__KUTIPAN TEKS__:
__________

Pasalnya, BPS memberikan 12 kriteria kemiskinan yang begitu rendah. Misalnya, yang dikatakan keluarga miskin adalah yang berpenghasilan kurang dari Rp600.000 per bulan. Artinya, satu keluarga baru bisa dikatakan miskin jika makan per hari kurang dari Rp20 ribu per keluarga.

Bagaimana dengan keluarga yang berpenghasilan Rp1 juta? Jika mereka terdiri dari tiga anggota saja, yaitu anak, ayah, dan ibu, masing-masing dari mereka hanya bisa makan sehari kurang lebih Rp10 ribu. Itu pun belum memasukkan perhitungan biaya hidup lainnya, seperti tarif air, listrik, iuran BPJS, biaya pendidikan, dll. Mirisnya, keluarga seperti ini tidak terkategori miskin.

Anggota Komisi IV DPR RI Andi Akmal Pasludin memaparkan, ada sekitar 115 juta kelas menengah terguncang dengan lonjakan harga sehingga pemerintah harus segera menyelesaikan persoalan ini. Jika tidak, ledakan kemiskinan akan tidak terkendali. (Media Indonesia, 4/4/2022).

__________

__DATA__:
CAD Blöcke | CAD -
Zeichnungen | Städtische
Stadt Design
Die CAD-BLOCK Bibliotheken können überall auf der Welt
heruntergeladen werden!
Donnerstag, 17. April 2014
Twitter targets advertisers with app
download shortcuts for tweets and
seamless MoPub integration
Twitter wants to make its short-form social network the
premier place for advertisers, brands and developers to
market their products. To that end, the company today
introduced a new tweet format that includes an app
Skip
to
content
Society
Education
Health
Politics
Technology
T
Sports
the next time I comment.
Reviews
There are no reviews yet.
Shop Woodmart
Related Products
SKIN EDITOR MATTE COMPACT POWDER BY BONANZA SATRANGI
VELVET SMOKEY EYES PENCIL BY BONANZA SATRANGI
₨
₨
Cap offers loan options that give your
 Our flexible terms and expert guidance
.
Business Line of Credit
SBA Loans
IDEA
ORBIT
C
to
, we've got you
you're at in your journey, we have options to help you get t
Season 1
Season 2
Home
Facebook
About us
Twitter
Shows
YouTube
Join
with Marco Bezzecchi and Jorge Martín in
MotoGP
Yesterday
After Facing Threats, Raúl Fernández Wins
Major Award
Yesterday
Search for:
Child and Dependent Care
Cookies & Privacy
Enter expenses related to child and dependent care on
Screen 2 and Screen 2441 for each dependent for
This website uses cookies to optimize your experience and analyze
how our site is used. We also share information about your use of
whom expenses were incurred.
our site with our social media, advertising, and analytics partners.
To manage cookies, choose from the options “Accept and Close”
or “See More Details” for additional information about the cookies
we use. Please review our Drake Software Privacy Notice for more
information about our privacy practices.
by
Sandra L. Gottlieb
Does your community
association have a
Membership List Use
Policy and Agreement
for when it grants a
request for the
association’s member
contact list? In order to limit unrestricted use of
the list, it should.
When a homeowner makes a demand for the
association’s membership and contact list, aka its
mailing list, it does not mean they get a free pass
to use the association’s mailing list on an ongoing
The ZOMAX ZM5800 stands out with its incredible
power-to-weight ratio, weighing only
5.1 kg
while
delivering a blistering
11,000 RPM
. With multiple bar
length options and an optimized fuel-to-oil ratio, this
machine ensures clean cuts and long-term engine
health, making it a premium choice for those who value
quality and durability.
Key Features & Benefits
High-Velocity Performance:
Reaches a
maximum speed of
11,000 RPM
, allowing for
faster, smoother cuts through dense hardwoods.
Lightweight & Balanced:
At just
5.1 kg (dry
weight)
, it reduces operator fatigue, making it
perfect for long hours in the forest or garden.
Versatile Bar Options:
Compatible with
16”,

__________

__TUJUAN LATIHAN__:
Tuliskan ulang tanpa perubahan bagian teks tentang kriteria kemiskinan, mulai dari "Pasalnya, BPS memberikan" hingga "tidak terkategori miskin.".

__HASIL TUGAS__:
Pasalnya, BPS memberikan 12 kriteria kemiskinan yang begitu rendah. Misalnya, yang dikatakan keluarga miskin adalah yang berpenghasilan kurang dari Rp600.000 per bulan. Artinya, satu keluarga baru bisa dikatakan miskin jika makan per hari kurang dari Rp20 ribu per keluarga.

Bagaimana dengan keluarga yang berpenghasilan Rp1 juta? Jika mereka terdiri dari tiga anggota saja, yaitu anak, ayah, dan ibu, masing-masing dari mereka hanya bisa makan sehari kurang lebih Rp10 ribu. Itu pun belum memasukkan perhitungan biaya hidup lainnya, seperti tarif air, listrik, iuran BPJS, biaya pendidikan, dll. Mirisnya, keluarga seperti ini tidak terkategori miskin.